> _ABOUT THIS TASK_
Gather every line of the material that contains the string "smallest", treating uppercase and lowercase as different.

> _DATA UNDER STUDY_
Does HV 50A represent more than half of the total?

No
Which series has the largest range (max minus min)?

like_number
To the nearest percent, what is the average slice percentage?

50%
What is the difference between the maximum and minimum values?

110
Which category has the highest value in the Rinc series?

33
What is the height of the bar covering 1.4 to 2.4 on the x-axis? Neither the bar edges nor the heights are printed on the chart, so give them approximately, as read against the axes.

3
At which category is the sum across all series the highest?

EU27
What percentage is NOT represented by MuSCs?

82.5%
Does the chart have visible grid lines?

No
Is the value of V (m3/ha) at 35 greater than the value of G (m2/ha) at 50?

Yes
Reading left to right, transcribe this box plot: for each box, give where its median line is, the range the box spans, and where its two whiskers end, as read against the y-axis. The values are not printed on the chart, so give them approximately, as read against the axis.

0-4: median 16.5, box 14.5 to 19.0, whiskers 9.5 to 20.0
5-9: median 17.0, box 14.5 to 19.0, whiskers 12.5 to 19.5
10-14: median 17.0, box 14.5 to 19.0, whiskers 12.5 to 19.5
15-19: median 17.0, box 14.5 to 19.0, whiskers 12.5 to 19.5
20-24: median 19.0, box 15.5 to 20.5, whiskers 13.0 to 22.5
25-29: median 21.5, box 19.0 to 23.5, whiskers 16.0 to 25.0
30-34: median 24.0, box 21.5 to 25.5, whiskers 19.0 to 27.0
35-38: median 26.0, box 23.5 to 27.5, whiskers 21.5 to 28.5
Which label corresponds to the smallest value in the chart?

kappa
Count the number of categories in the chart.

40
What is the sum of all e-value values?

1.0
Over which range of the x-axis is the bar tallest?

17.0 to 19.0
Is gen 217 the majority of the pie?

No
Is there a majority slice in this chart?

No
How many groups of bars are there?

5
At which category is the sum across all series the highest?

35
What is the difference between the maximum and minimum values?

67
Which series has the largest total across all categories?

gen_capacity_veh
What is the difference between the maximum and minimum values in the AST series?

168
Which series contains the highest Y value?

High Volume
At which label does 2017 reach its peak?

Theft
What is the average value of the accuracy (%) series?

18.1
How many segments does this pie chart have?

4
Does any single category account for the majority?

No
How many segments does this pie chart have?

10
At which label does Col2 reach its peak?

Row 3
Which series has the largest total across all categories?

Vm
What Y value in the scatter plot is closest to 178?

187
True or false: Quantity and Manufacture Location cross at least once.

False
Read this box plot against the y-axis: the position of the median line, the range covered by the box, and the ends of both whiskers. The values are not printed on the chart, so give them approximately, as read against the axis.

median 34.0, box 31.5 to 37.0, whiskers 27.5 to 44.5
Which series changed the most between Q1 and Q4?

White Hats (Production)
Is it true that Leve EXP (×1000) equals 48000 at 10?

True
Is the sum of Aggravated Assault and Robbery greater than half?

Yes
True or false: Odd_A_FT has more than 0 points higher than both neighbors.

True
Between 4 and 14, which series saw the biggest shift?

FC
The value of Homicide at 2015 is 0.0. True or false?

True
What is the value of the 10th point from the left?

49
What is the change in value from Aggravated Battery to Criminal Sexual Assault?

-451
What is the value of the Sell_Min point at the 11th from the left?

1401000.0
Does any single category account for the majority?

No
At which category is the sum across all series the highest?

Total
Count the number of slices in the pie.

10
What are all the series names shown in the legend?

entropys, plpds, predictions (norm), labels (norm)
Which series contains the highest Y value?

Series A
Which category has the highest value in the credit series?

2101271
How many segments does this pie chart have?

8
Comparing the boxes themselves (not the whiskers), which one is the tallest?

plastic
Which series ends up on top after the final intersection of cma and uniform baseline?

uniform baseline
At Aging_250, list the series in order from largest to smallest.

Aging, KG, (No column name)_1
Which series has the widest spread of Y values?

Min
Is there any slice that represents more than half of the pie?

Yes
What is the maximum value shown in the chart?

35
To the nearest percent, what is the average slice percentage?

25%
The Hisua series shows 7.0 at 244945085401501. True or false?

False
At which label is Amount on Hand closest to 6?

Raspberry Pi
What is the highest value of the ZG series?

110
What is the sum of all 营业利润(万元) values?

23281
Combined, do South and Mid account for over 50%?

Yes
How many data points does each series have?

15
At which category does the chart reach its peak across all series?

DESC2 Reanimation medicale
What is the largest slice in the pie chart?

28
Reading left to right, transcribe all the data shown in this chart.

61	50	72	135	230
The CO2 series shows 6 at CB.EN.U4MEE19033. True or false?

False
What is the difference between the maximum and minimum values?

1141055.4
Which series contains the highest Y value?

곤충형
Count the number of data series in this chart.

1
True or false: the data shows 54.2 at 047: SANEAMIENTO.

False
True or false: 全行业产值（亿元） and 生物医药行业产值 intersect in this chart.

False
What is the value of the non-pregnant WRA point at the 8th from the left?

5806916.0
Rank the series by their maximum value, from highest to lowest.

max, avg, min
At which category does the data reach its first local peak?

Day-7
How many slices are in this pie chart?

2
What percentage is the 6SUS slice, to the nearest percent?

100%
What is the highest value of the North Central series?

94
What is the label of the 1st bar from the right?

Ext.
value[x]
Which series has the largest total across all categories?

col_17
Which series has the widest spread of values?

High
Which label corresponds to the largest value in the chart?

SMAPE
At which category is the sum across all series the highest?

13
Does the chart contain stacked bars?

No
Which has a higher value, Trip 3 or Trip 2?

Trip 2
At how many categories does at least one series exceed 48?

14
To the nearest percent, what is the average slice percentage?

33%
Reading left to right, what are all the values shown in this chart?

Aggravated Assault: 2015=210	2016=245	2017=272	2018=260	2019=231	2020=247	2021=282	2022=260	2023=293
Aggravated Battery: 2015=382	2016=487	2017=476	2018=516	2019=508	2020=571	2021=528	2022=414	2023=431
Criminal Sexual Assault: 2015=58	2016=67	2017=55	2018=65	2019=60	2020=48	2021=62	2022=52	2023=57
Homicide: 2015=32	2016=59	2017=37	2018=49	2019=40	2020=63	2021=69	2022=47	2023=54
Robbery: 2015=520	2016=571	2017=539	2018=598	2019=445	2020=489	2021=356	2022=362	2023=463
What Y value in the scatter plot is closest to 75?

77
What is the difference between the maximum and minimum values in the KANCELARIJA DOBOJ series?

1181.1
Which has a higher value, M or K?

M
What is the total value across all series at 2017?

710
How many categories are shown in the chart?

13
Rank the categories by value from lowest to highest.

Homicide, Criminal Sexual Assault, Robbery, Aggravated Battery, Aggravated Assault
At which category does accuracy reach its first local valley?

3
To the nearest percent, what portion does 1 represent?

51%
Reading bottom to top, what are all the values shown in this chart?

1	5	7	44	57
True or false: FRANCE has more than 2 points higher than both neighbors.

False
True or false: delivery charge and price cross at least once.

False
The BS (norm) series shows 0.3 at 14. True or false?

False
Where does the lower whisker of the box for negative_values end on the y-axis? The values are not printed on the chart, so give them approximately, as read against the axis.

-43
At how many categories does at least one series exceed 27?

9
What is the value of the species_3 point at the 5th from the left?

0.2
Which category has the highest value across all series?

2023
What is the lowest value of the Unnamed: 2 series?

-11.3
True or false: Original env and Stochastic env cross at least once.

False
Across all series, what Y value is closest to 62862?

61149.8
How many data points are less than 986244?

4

> _ANSWER TO THIS TASK_
Which label corresponds to the smallest value in the chart?
At Aging_250, list the series in order from largest to smallest.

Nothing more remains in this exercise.